● **REQUIREMENT**
Write all of the entries out again exactly, but not the images.

● **EXERCISE DATA**
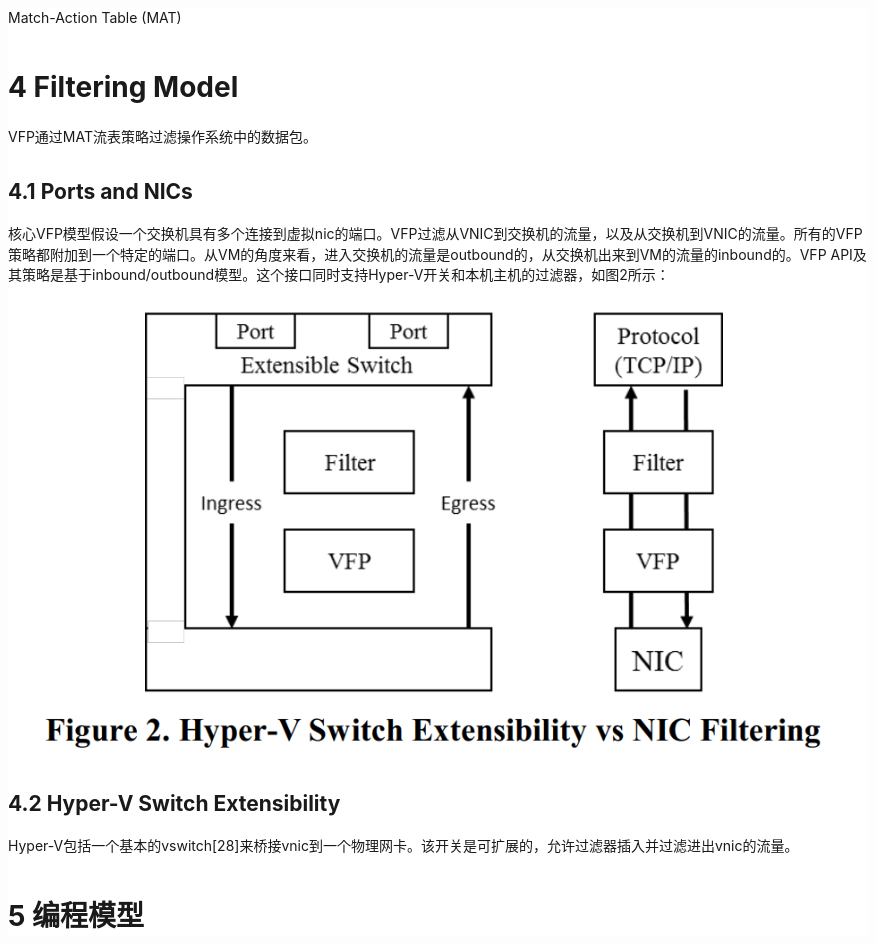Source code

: 









Match-Action Table (MAT) 



# 4 Filtering Model 

VFP通过MAT流表策略过滤操作系统中的数据包。

## 4.1 Ports and NICs 

核心VFP模型假设一个交换机具有多个连接到虚拟nic的端口。VFP过滤从VNIC到交换机的流量，以及从交换机到VNIC的流量。所有的VFP策略都附加到一个特定的端口。从VM的角度来看，进入交换机的流量是outbound的，从交换机出来到VM的流量的inbound的。VFP API及其策略是基于inbound/outbound模型。这个接口同时支持Hyper-V开关和本机主机的过滤器，如图2所示：

![1573117407576](image/1573117407576.png)



## 4.2 Hyper-V Switch Extensibility 

Hyper-V包括一个基本的vswitch[28]来桥接vnic到一个物理网卡。该开关是可扩展的，允许过滤器插入并过滤进出vnic的流量。



# 5 编程模型
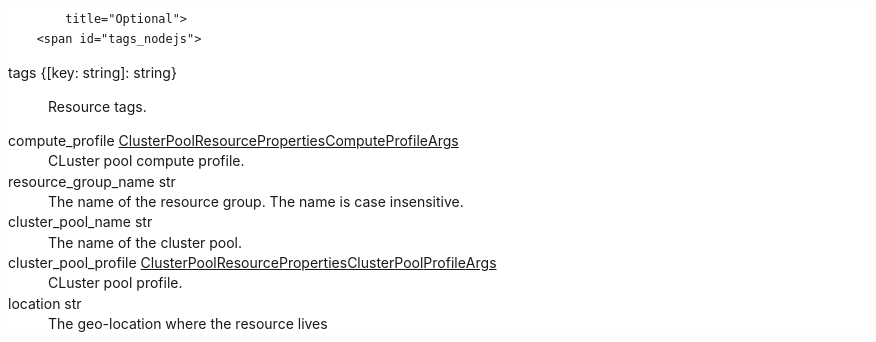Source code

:             title="Optional">
        <span id="tags_nodejs">
<a data-swiftype-name="resource-property" data-swiftype-type="text" href="#tags_nodejs" style="color: inherit; text-decoration: inherit;">tags</a>
</span>
        <span class="property-indicator"></span>
        <span class="property-type">{[key: string]: string}</span>
    </dt>
    <dd>Resource tags.</dd></dl>
</pulumi-choosable>
</div>

<div>
<pulumi-choosable type="language" values="python">
<dl class="resources-properties"><dt class="property-required"
            title="Required">
        <span id="compute_profile_python">
<a data-swiftype-name="resource-property" data-swiftype-type="text" href="#compute_profile_python" style="color: inherit; text-decoration: inherit;">compute_<wbr>profile</a>
</span>
        <span class="property-indicator"></span>
        <span class="property-type"><a href="#clusterpoolresourcepropertiescomputeprofile">Cluster<wbr>Pool<wbr>Resource<wbr>Properties<wbr>Compute<wbr>Profile<wbr>Args</a></span>
    </dt>
    <dd>CLuster pool compute profile.</dd><dt class="property-required property-replacement"
            title="Required">
        <span id="resource_group_name_python">
<a data-swiftype-name="resource-property" data-swiftype-type="text" href="#resource_group_name_python" style="color: inherit; text-decoration: inherit;">resource_<wbr>group_<wbr>name</a>
</span>
        <span class="property-indicator"></span>
        <span class="property-type">str</span>
    </dt>
    <dd>The name of the resource group. The name is case insensitive.</dd><dt class="property-optional property-replacement"
            title="Optional">
        <span id="cluster_pool_name_python">
<a data-swiftype-name="resource-property" data-swiftype-type="text" href="#cluster_pool_name_python" style="color: inherit; text-decoration: inherit;">cluster_<wbr>pool_<wbr>name</a>
</span>
        <span class="property-indicator"></span>
        <span class="property-type">str</span>
    </dt>
    <dd>The name of the cluster pool.</dd><dt class="property-optional"
            title="Optional">
        <span id="cluster_pool_profile_python">
<a data-swiftype-name="resource-property" data-swiftype-type="text" href="#cluster_pool_profile_python" style="color: inherit; text-decoration: inherit;">cluster_<wbr>pool_<wbr>profile</a>
</span>
        <span class="property-indicator"></span>
        <span class="property-type"><a href="#clusterpoolresourcepropertiesclusterpoolprofile">Cluster<wbr>Pool<wbr>Resource<wbr>Properties<wbr>Cluster<wbr>Pool<wbr>Profile<wbr>Args</a></span>
    </dt>
    <dd>CLuster pool profile.</dd><dt class="property-optional property-replacement"
            title="Optional">
        <span id="location_python">
<a data-swiftype-name="resource-property" data-swiftype-type="text" href="#location_python" style="color: inherit; text-decoration: inherit;">location</a>
</span>
        <span class="property-indicator"></span>
        <span class="property-type">str</span>
    </dt>
    <dd>The geo-location where the resource lives</dd><dt class="property-optional"
            title="Optional">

● **EXERCISE RESULT**
Source code

: 









Match-Action Table (MAT) 



# 4 Filtering Model 

VFP通过MAT流表策略过滤操作系统中的数据包。

## 4.1 Ports and NICs 

核心VFP模型假设一个交换机具有多个连接到虚拟nic的端口。VFP过滤从VNIC到交换机的流量，以及从交换机到VNIC的流量。所有的VFP策略都附加到一个特定的端口。从VM的角度来看，进入交换机的流量是outbound的，从交换机出来到VM的流量的inbound的。VFP API及其策略是基于inbound/outbound模型。这个接口同时支持Hyper-V开关和本机主机的过滤器，如图2所示：

![1573117407576](image/1573117407576.png)



## 4.2 Hyper-V Switch Extensibility 

Hyper-V包括一个基本的vswitch[28]来桥接vnic到一个物理网卡。该开关是可扩展的，允许过滤器插入并过滤进出vnic的流量。



# 5 编程模型
Source code

:             title="Optional">
        <span id="tags_nodejs">
<a data-swiftype-name="resource-property" data-swiftype-type="text" href="#tags_nodejs" style="color: inherit; text-decoration: inherit;">tags</a>
</span>
        <span class="property-indicator"></span>
        <span class="property-type">{[key: string]: string}</span>
    </dt>
    <dd>Resource tags.</dd></dl>
</pulumi-choosable>
</div>

<div>
<pulumi-choosable type="language" values="python">
<dl class="resources-properties"><dt class="property-required"
            title="Required">
        <span id="compute_profile_python">
<a data-swiftype-name="resource-property" data-swiftype-type="text" href="#compute_profile_python" style="color: inherit; text-decoration: inherit;">compute_<wbr>profile</a>
</span>
        <span class="property-indicator"></span>
        <span class="property-type"><a href="#clusterpoolresourcepropertiescomputeprofile">Cluster<wbr>Pool<wbr>Resource<wbr>Properties<wbr>Compute<wbr>Profile<wbr>Args</a></span>
    </dt>
    <dd>CLuster pool compute profile.</dd><dt class="property-required property-replacement"
            title="Required">
        <span id="resource_group_name_python">
<a data-swiftype-name="resource-property" data-swiftype-type="text" href="#resource_group_name_python" style="color: inherit; text-decoration: inherit;">resource_<wbr>group_<wbr>name</a>
</span>
        <span class="property-indicator"></span>
        <span class="property-type">str</span>
    </dt>
    <dd>The name of the resource group. The name is case insensitive.</dd><dt class="property-optional property-replacement"
            title="Optional">
        <span id="cluster_pool_name_python">
<a data-swiftype-name="resource-property" data-swiftype-type="text" href="#cluster_pool_name_python" style="color: inherit; text-decoration: inherit;">cluster_<wbr>pool_<wbr>name</a>
</span>
        <span class="property-indicator"></span>
        <span class="property-type">str</span>
    </dt>
    <dd>The name of the cluster pool.</dd><dt class="property-optional"
            title="Optional">
        <span id="cluster_pool_profile_python">
<a data-swiftype-name="resource-property" data-swiftype-type="text" href="#cluster_pool_profile_python" style="color: inherit; text-decoration: inherit;">cluster_<wbr>pool_<wbr>profile</a>
</span>
        <span class="property-indicator"></span>
        <span class="property-type"><a href="#clusterpoolresourcepropertiesclusterpoolprofile">Cluster<wbr>Pool<wbr>Resource<wbr>Properties<wbr>Cluster<wbr>Pool<wbr>Profile<wbr>Args</a></span>
    </dt>
    <dd>CLuster pool profile.</dd><dt class="property-optional property-replacement"
            title="Optional">
        <span id="location_python">
<a data-swiftype-name="resource-property" data-swiftype-type="text" href="#location_python" style="color: inherit; text-decoration: inherit;">location</a>
</span>
        <span class="property-indicator"></span>
        <span class="property-type">str</span>
    </dt>
    <dd>The geo-location where the resource lives</dd><dt class="property-optional"
            title="Optional">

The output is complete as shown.